The easiest way to create your first extension is to open the History Panel (Window > History), select 1 or more steps, right-click and select “Save as Command…”. This creates a Command in the User Configuration folder Commands sub-folder which on WinXP is usually something like:
C:\Documents and Settings\[username]\Application Data\Adobe\Dreamweaver CS4\en_US\Configuration\Commands
Note that the “Application Data” folder is hidden by default, so you may need to enable displaying of hidden folders in the Folder Options of the File Explorer.
Next, look around in the Application Configuration folder for code samples. On WinXP, it’s usually here:
C:\Program Files\Adobe\Adobe Dreamweaver CS4\en_US\Configuration
Some tools provide an interface for users to extend it, but don’t actually use it themselves. Dreamweaver uses it’s own extensibility layer extensively (warning: pun attempt), so you’ll find an example of almost all thousand or so JS API calls.
DW extensibility UIs are written in HTML, CSS, and JavaScript, so you already know how to do it. They are rendered with our proprietary rendering engine, so not all HTML/CSS/DOM is supported, and the rendering maybe different from current browsers, so you have to play around with it a bit.
Some aspects of the extensibility UI rendering is controlled by the DOCTYPE. Our proprietary rendering engine (note to wikipedia: it’s not Opera) has evolved over the years, so be sure to target the desired DW version number in your DOCTYPE. So, to create a Property Inspector to target Dreamweaver Version 8 and above, use:
<!DOCTYPE HTML SYSTEM "-//Macromedia//DWExtension layout-engine 8.0//pi">
Note that starting with version 10, the DOCTYPE was changed to use “Adobe”:
<!DOCTYPE HTML SYSTEM "-//Adobe//DWExtension layout-engine 10.0//dialog">
There are online Extending and API docs here:
http://help.adobe.com/en_US/Dreamweaver/10.0_Extending/index.html
http://help.adobe.com/en_US/Dreamweaver/10.0_API_Ref/index.html
Finally, be sure to upload your extension to the Exchange if you’d like to share it with others.

Code Coloring specific Tags

Many Dreamweaver versions ago, there was an Preference setting where you could specify a unique code color for certain tags in the Code View. You can still do that, but there is no longer a UI, which means you need to edit some XML.
Take a look at the Configuration/CodeColoring/CodeColoring.xml file. At the very end of the file, you’ll see some <tagGroup> tags that specify a list of one or more tag names in the tags attribute. The name field is what gets displayed in the Code Coloring Preferences Styles list so you can use the "Editing Coloring Scheme" dialog for setting the color of the group of tags.

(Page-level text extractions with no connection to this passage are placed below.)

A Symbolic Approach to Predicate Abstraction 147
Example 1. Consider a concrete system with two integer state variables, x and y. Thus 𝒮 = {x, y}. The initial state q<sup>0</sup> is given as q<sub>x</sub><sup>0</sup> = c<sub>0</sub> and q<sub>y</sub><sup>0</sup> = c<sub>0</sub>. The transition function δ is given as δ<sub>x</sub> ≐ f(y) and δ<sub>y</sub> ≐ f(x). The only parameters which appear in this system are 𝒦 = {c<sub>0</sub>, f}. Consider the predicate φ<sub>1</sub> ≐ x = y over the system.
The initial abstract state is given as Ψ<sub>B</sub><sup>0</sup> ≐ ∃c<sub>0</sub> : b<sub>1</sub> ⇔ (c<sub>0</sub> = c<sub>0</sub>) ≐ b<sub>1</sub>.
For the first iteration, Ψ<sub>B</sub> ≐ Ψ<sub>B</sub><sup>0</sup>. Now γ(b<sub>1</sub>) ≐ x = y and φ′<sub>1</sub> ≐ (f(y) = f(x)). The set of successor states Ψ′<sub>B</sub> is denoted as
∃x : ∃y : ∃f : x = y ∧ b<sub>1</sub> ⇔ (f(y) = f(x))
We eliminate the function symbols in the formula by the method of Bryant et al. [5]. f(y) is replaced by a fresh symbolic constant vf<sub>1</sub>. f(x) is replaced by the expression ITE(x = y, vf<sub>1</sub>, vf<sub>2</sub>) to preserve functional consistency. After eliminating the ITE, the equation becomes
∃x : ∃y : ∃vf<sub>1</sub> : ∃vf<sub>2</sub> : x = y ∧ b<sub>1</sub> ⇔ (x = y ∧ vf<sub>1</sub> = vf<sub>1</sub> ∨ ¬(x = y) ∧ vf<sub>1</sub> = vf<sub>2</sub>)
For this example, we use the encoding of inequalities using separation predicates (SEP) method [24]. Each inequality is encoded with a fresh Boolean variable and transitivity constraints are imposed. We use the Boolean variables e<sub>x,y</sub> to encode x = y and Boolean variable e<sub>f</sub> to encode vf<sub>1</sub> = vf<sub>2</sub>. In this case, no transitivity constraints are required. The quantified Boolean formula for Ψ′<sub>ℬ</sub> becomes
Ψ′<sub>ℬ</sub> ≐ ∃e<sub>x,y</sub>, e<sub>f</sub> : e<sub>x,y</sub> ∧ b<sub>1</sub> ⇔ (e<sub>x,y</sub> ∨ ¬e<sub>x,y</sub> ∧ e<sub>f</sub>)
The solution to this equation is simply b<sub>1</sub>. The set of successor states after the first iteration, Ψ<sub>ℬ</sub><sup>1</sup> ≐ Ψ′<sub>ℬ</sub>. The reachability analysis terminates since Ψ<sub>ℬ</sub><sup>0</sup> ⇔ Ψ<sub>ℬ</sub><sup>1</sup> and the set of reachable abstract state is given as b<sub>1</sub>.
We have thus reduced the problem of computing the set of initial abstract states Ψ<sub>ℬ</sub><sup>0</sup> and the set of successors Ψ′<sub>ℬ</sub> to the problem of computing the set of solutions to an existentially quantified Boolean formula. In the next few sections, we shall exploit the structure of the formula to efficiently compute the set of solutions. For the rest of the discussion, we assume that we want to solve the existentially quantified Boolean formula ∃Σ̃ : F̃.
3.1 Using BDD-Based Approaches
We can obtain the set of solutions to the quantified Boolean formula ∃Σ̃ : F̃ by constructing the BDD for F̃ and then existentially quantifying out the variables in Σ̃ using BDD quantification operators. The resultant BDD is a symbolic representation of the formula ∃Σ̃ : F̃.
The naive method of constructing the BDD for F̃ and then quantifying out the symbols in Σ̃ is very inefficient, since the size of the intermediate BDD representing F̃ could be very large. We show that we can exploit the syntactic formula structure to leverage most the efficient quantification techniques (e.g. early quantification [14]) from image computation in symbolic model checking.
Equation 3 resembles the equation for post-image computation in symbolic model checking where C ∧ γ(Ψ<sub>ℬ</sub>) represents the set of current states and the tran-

IECC handling in Dreamweaver

By default, Dreamweaver recognizes Internet Explorer Conditional Comments (IECC) in “downlevel” mode just as any non-IE browser would. One problem caused by this is that files referenced in IECCs are not seen by the DW DOM, so the file paths are not fixed when they are moved, and they are not recognized as dependent files. See http://msdn.microsoft.com/en-us/library/ms537512.aspx for more information regarding IECCs.
In DW8 and above, the IECC support “level” can be changed. I wrote an extension for doing this:
http://www.adobe.com/cfusion/exchange/index.cfm?event=extensionDetail&loc=en_us&extid=1564018
Note that the IECC Support Level affects which markup is seen by the DW DOM, so it affects all related features. So, while it fixes the file path fixing and dependent file problem, it also affects Design View rendering. Live View is not affected.